F2 Bahrain.

Yesterday we saw one of the best races of the season so far and maybe one of the best races we will see all year.
The race was completely ruled by one man, he appeared to be in a completely different class to the rest of the field. You would expect little else from a Ferrari driver, but this race was exceptional.
At the end of the race as he jumped out of his car, parked in the winner’s spot underneath the podium, you could see exactly what it meant to him.
The win had been hard fought but it was down to pure skill and driver talent. At the post-race press conference, the looks on the faces of the second and third placed drivers told the whole picture. They knew they had been beaten by talent and skill alone. The winner was simply better than them.
Whilst this was indeed the scene at the Bahrain International Circuit, it was not the scene from the Formula 1 race. The race of the season had occurred mere hours before the lights went out and Bottas appeared to squander his best chance yet of a race victory.
It was in the F2 Sprint Race that Charles Leclerc destroyed the competition. It wasn’t a lights-to-flag domination which got everyone talking about it, but a display of over-taking and risk-taking which worked out so well for the young Ferrari driver.
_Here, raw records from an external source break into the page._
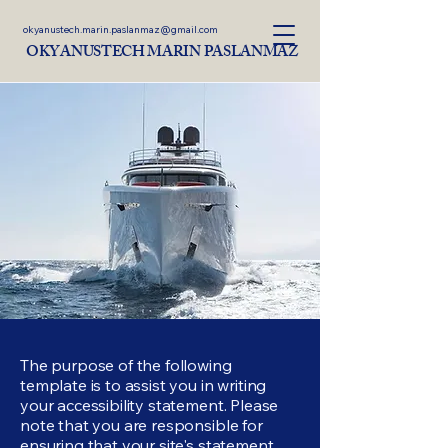
okyanustech.marin.paslanmaz@gmail.com
OKYANUSTECH MARIN PASLANMAZ
The purpose of the following
template is to assist you in writing
your accessibility statement. Please
note that you are responsible for
ensuring that your site's statement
After a competitive start and a safety car period, the front of the race was looking tight. Laps 7 to 14 saw the battle for the lead change hands and Leclerc take control. The sprint race is only 23 laps long, so when you are in the lead after 14 of them, you can feel some sense of the impending victory.
Just hang on for 9 more laps and the win is yours.
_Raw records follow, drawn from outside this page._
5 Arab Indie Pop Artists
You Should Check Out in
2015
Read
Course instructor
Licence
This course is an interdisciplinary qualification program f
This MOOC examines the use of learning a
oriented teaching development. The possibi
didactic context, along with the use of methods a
Or do as Charles Leclerc and his Prema Racing decided to do and pit for fresh tyres. To the outside it was not the logical choice. Not just to pit from the lead, but to even think about changing tyres in a 23-lap sprint race.
He came out of the pits in 14th and 24-seconds behind the leading car. 24 seconds in 9 laps is just under 3 seconds a lap plus the over-taking. It’s not the best-looking calculation a racing driver could face.
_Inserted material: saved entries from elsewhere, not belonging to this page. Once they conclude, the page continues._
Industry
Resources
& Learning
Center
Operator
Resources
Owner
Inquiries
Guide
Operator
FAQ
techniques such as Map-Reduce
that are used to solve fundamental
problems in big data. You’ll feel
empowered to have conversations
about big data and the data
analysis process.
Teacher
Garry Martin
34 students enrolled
It took no time for Leclerc to be back up in the top three and harrying the leading pair of Rowland and Ghiotto. It took the last two laps and a brave dive up the inside to claim the lead, before extending his margin to 1.5 seconds before crossing the finishing line.
It’s not often that you will see the leading car dropping back to 14th and then over-taking the field for the win. We can remember Jensen in Canada performing such heroics, but it just happens so rarely that when it does it deserves to be applauded.
It doesn’t matter to us that the best race of the weekend was a support race, or that another Ferrari driver won. The racing was what grabbed our attention and we felt truly spoilt by Leclerc’s skill and ability.
If Kimi hangs on for another year and Leclerc keeps his form, there could be an outstanding up-and-coming young driver sitting opposite Vettel in the garage.